Le « plan famille » en particulier a contribué à atténuer les conséquences des mobilités géographiques imposées par l’armée aux militaires et leur famille. Initié en 2017 avec un budget initial de 530 millions d’euros ce programme prévoit entre autres la création de place de crèche, l’accompagnement des conjoints dans leur recherche d’emplois ou encore la communication des ordres de mutation avec un préavis d’au moins 5 mois pour 80 % des militaires.
Infographie : Fanny Uski-Billieux/EPJT
Des mesures bienvenues mais qui pour certains ne sont pas encore suffisantes. Militaire depuis maintenant quatre ans et demi, le lieutenant Jean, du 4e régiment du matériel venu de Nîmes assister la DA dans ses exercices, regrette que l’institution ne fasse pas assez d’effort : « L’armée a tout à fait les moyens d’aménager des opex (opérations extérieures) de trois mois par exemple plutôt que des missions de six mois pour que les militaires voient plus souvent leur famille », estime le jeune homme qui s’est marié cet été. Pour lui, sa vie de famille pourrait devenir à terme une raison de quitter les rangs.
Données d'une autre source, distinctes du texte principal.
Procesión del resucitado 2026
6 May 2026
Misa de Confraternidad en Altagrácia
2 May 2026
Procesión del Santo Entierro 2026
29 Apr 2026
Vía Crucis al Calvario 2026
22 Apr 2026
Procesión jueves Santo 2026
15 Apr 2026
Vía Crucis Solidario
Un « changement de mentalité »
Un argument qui relève aussi d’un « changement de mentalité entre les générations » selon le commandant Adet qui estime aussi que pour les jeunes d’aujourd’hui l’équilibre entre vie professionnelle et personnelle est de plus en plus important.
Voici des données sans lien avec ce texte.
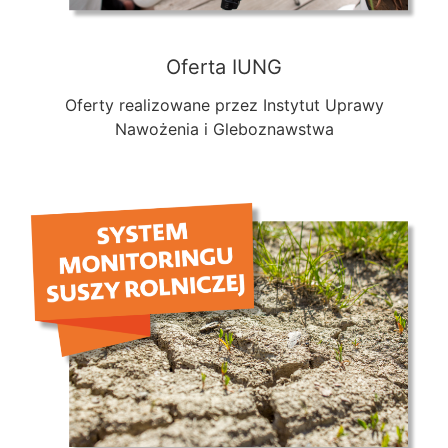
Oferta IUNG
Oferty realizowane przez Instytut Uprawy
Nawożenia i Gleboznawstwa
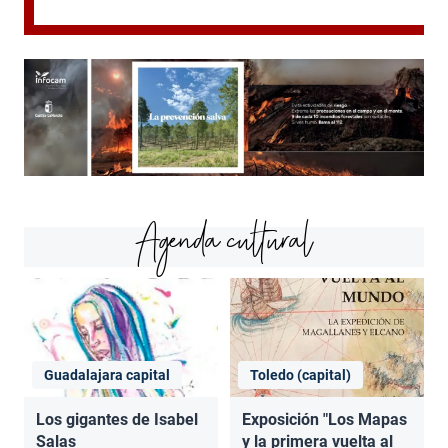
Agenda cultural
Guadalajara capital
Toledo (capital)
Los gigantes de Isabel
Exposición "Los Mapas
Salas
y la primera vuelta al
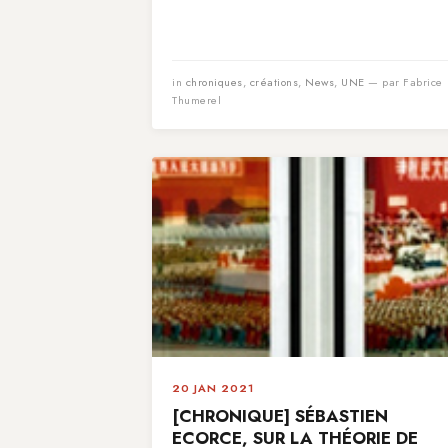
in
chroniques
,
créations
,
News
,
UNE
— par Fabrice
Thumerel
20 JAN 2021
[CHRONIQUE] SÉBASTIEN
ECORCE, SUR LA THÉORIE DE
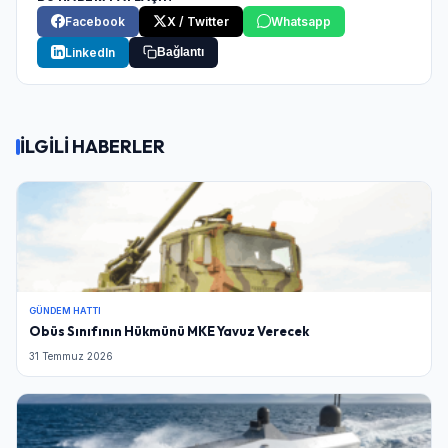
Facebook
X / Twitter
Whatsapp
LinkedIn
Bağlantı
İLGİLİ HABERLER
GÜNDEM HATTI
Obüs Sınıfının Hükmünü MKE Yavuz Verecek
31 Temmuz 2026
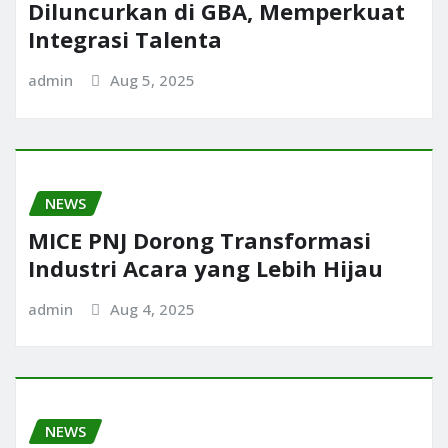
Diluncurkan di GBA, Memperkuat
Integrasi Talenta
admin
Aug 5, 2025
NEWS
MICE PNJ Dorong Transformasi
Industri Acara yang Lebih Hijau
admin
Aug 4, 2025
NEWS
Si certains officiers signent un contrat à durée déterminée, d’autres s’engagent pour une carrière complète. Photo : Dorian Gallais/EPJT
D’autres, comme Paul *, ne se voient tout simplement pas faire toute leur carrière dans l’armée. Engagé à 19 ans, le lieutenant qui en a maintenant 25, s’imagine ensuite « peut-être enseigner ou passer un concours public ». Un plan de carrière qui selon lui peut être très mal perçu par ses camarades et sa hiérarchie. « C’est tabou de dire qu’on ne veut pas finir sa carrière à l’armée », confie le lieutenant. Diplômé de Saint-Cyr, l’idée pour ce jeune homme qui a beaucoup voyagé c’est aussi d’échapper à un avenir « tout tracé » : « le monde est tellement grand ! ». Paul envisage de quitter l’armée à moyen terme. Il voudrait tout plaquer dès aujourd’hui mais selon ses calculs il devrait environ 120 000 euros à l’armée pour rembourser sa formation.
« Les jeunes qui s’engagent aujourd’hui sont en quête de sens », résume le commandant Adet. De la même manière que les jeunes travailleurs dans le civil, les jeunes militaires s’imaginent mal travailler dans la même entreprise pendant trente ans. Comme n’importe quelle autre entreprise l’armée doit composer avec les nouvelles mutations du monde du travail.